Integrated spatial multiplexing of heralded single photon sources

TL;DR

This paper demonstrates a scalable integrated spatial multiplexing scheme for heralded single photon sources, significantly increasing photon yield without added noise, advancing quantum photonic technologies.

Contribution

It introduces a novel integrated multiplexing approach surpassing the statistical limit of individual sources, enabling scalable and efficient photon generation for quantum applications.

Findings

62.4% increase in heralded photon output from two sources

63.1% increase in heralded photon rate via multiplexing

Scalable architecture demonstrated for integrated quantum photonics

Abstract

The non-deterministic nature of photon sources is a key limitation for single photon quantum processors.

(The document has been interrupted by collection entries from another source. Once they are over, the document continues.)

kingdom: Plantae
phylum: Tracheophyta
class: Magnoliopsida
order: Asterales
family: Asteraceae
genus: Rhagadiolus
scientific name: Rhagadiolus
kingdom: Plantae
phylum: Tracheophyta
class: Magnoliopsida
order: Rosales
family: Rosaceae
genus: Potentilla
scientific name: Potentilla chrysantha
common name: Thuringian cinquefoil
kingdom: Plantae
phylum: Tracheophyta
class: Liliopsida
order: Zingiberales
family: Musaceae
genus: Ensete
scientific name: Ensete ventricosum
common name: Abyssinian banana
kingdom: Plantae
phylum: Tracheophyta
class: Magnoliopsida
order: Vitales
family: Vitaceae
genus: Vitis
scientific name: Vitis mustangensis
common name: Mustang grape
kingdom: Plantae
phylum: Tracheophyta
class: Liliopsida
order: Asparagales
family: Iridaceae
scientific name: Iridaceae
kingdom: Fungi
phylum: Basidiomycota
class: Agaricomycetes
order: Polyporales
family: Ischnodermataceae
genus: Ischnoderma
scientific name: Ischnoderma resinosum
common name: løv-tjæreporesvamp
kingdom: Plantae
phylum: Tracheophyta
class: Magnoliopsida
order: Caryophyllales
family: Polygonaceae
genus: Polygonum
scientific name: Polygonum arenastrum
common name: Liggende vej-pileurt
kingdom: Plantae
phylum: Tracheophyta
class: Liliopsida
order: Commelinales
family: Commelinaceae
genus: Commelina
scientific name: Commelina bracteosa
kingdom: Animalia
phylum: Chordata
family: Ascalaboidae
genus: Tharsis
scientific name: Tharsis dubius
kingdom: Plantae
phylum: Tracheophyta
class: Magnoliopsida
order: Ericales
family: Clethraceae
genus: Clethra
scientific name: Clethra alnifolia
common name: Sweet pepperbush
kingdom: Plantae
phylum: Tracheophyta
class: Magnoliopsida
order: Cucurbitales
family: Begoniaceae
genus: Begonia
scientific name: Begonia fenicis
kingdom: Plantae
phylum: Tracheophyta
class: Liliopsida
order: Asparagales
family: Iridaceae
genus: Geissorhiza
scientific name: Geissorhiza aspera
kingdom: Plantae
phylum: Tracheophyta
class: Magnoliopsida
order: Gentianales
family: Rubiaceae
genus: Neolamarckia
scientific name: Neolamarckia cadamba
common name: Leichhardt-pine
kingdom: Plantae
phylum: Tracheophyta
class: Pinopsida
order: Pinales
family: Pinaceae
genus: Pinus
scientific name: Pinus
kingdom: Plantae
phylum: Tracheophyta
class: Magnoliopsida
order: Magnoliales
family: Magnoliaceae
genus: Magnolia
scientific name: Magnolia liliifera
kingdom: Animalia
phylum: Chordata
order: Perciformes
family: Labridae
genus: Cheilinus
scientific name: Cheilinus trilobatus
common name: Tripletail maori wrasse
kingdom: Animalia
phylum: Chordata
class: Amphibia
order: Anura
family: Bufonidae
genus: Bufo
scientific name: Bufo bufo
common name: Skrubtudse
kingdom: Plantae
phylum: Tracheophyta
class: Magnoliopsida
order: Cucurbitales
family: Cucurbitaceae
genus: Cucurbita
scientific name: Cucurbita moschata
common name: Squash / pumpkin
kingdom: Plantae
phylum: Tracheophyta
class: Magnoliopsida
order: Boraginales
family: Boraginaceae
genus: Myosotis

Spatial multiplexing overcomes this by enhancing the heralded single photon yield without enhancing the output noise. Here the intrinsic statistical limit of an individual source is surpassed by spatially multiplexing two monolithic silicon correlated photon pair sources, demonstrating a 62.4% increase in the heralded single photon output without an increase in unwanted multi-pair generation. We further demonstrate the scalability of this scheme by multiplexing photons generated in two waveguides pumped via an integrated coupler with a 63.1% increase in the heralded photon rate. This demonstration paves the way for a scalable architecture for multiplexing many photon sources in a compact integrated platform and achieving efficient two photon interference, required at the core of optical quantum computing and quantum communication protocols.